Aufgabe 1
Schreiben Sie aus dem Textauszug zur Kurzarbeit die Stelle von „Art. 4 der Covid-19-Verordnung“ bis „2021 in Kraft11.“ wortgetreu ab.
Aufgabe 2
Welche Artikel der Covid-19-Verordnung Arbeitslosenversicherung nennt der Textauszug zur Kurzarbeit? Führen Sie alle auf.

Ausgewählter Textauszug
....
Weiterhin in Kraft6 ist Art. 8j Covid-19-Verordnung Arbeitslosenversicherung, wonach unter gewissen Voraussetzungen KAE für Berufsbildnerinnen und Berufsbildner beantragt werden kann, wenn diese für die Ausbildung von Lernenden im Betrieb der Kurzarbeit zuständig sind.

Am 28. Oktober 2020 änderte der Bundesrat Art. 8f der Covid-19-Verordnung Arbeitslosenversicherung. In Abweichung der normalerweise geltenden Bestimmungen im AVIG haben Mitarbeitende auf Abruf, deren Beschäftigungsgrad Schwankungen von mehr als 20% unterliegt, ebenfalls Anspruch auf KAE. Dieser Anspruch gilt bis zum 30. Juni 20217.

Art. 4 der Covid-19-Verordnung Arbeitslosenversicherung8 sieht ausnahmsweise einen Anspruch auf KAE für Personen vor, die ein befristetes Arbeitsverhältnis haben sowie für Lernende.

Der Bundesrat verlängerte am 19. März 2021 neben dem summarischen Verfahren für die Abrechnung der KAE auch das vereinfachte Verfahren für die Voranmeldung von Kurzarbeit sowie die Aufhebung der Karenzzeit bis zum 30. Juni 20219. Die Aufhebung der Karenzzeit (Selbstbehalt von maximal 3 Tagen) bezweckt eine finanzielle Entlastung der Arbeitgebenden10. Die entsprechenden Änderungen der Verordnung treten am 1. April 2021 in Kraft11.
....
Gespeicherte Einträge
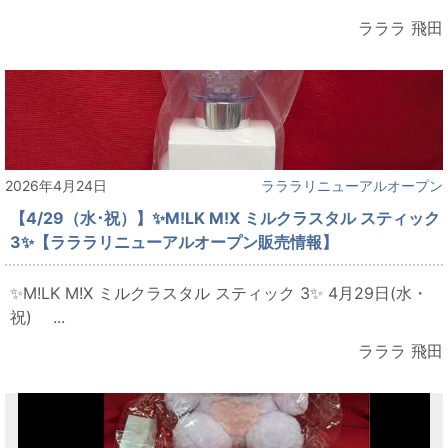
ラララ 飛田
2026年4月24日
ラララリニューアルオープン
【4/29（水･祝）】✨M!LK M!X ミルクラスタル スティック
3✨【ラララリニューアルオープン販売情報】
✨M!LK M!X ミルクラスタル スティック 3✨ 4月29日(水・
祝) ...
ラララ 飛田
....
Ihre Antwort 1
Art. 4 der Covid-19-Verordnung Arbeitslosenversicherung8 sieht ausnahmsweise einen Anspruch auf KAE für Personen vor, die ein befristetes Arbeitsverhältnis haben sowie für Lernende.

Der Bundesrat verlängerte am 19. März 2021 neben dem summarischen Verfahren für die Abrechnung der KAE auch das vereinfachte Verfahren für die Voranmeldung von Kurzarbeit sowie die Aufhebung der Karenzzeit bis zum 30. Juni 20219. Die Aufhebung der Karenzzeit (Selbstbehalt von maximal 3 Tagen) bezweckt eine finanzielle Entlastung der Arbeitgebenden10. Die entsprechenden Änderungen der Verordnung treten am 1. April 2021 in Kraft11.

Ihre Antwort 2
Art. 8j, Art. 8f, Art. 4